Smart Object Extraction from a Picture and Blending into Another

Lischinski Daniel, HUJI, School of Computer Science and Engineering, Computer Science


A new efficient method for recovering reliable local sets of dense correspondences between two images with shared content.

The method could be applied for:

  • automatic adjusting of the source’ tonal characteristics to match a reference,
  • transferring a known mask to a new image,
  • kernel estimation for image de-blurring


The approach simultaneously recovers both a robust set of dense correspondences between sufficiently similar regions in two images and a global non-linear parametric color transformation model. A new coarse-to-fine scheme is utilized in which nearest-neighbor field computations using Generalized PatchMatch [Barnes et al. 2010] are interleaved with fitting a global non-linear parametric color model and aggregating consistent matching regions using locally adaptive constraints.

Below is an example of color transfer.


The reference image (a) was taken indoors using a flash, while the source image (b) was taken outdoors, against a completely different background, and under natural illumination. The correspondence algorithm detects parts of the woman’s face and dress as shared content (c), and fits a parametric color transfer model (d). The appearance of the woman in the result (e) matches the reference (a).


  • New correspondence method that combines dense local matching with robustness to outliers.
  • Identification of correspondences between non-rigid objects with significant variance in their appearance characteristics, including dramatically different pose, lighting, viewpoint and sharpness.
  • Synergy of two worlds advantages:  dense, like optical flow and stereo reconstruction methods, and robust to geometric and photometric variations, like sparse feature matching.
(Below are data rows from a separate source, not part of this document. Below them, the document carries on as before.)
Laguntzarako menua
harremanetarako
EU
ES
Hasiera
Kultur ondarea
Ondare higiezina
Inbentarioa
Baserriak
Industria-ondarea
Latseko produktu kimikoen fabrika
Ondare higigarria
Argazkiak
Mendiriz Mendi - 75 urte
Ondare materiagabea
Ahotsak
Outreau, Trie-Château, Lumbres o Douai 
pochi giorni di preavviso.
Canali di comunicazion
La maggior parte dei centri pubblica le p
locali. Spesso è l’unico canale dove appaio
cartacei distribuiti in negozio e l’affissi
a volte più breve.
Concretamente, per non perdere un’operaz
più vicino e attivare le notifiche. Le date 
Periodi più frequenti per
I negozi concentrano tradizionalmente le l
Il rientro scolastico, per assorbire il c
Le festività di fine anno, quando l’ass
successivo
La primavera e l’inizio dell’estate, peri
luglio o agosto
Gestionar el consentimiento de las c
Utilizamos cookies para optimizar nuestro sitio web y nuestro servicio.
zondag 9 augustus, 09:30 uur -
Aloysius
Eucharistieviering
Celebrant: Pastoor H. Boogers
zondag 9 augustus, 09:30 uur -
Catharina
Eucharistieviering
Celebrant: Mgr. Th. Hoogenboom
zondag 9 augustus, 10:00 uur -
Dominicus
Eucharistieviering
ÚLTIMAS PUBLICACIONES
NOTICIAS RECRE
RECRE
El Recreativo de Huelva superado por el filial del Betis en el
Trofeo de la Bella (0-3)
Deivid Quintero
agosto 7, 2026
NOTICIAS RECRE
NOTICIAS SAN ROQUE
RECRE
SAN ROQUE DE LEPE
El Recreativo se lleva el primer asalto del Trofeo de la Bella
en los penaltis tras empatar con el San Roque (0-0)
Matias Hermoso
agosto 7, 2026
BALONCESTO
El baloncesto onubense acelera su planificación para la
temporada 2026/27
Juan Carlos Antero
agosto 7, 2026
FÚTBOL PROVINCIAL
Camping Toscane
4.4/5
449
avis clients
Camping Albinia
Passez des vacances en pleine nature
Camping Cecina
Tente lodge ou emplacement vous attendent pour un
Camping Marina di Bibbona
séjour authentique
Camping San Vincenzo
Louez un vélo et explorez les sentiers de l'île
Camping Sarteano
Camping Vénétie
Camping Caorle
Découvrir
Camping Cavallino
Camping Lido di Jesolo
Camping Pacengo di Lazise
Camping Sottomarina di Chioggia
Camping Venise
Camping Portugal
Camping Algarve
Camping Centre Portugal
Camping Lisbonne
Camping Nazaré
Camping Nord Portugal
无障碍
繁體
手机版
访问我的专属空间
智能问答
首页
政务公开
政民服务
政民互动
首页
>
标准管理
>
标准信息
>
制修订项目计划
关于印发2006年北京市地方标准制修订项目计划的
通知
The method for computing a reliable dense set of correspondences between two images specifically designed to handle a third scenario, where the input images share some common content, but may differ significantly due to a variety of factors, such as non-rigid changes in the scene, changes in lighting and/or tone mapping, and different cameras and lenses. This scenario often arises in personal photo albums, which typically contain repeating subjects photographed under different conditions.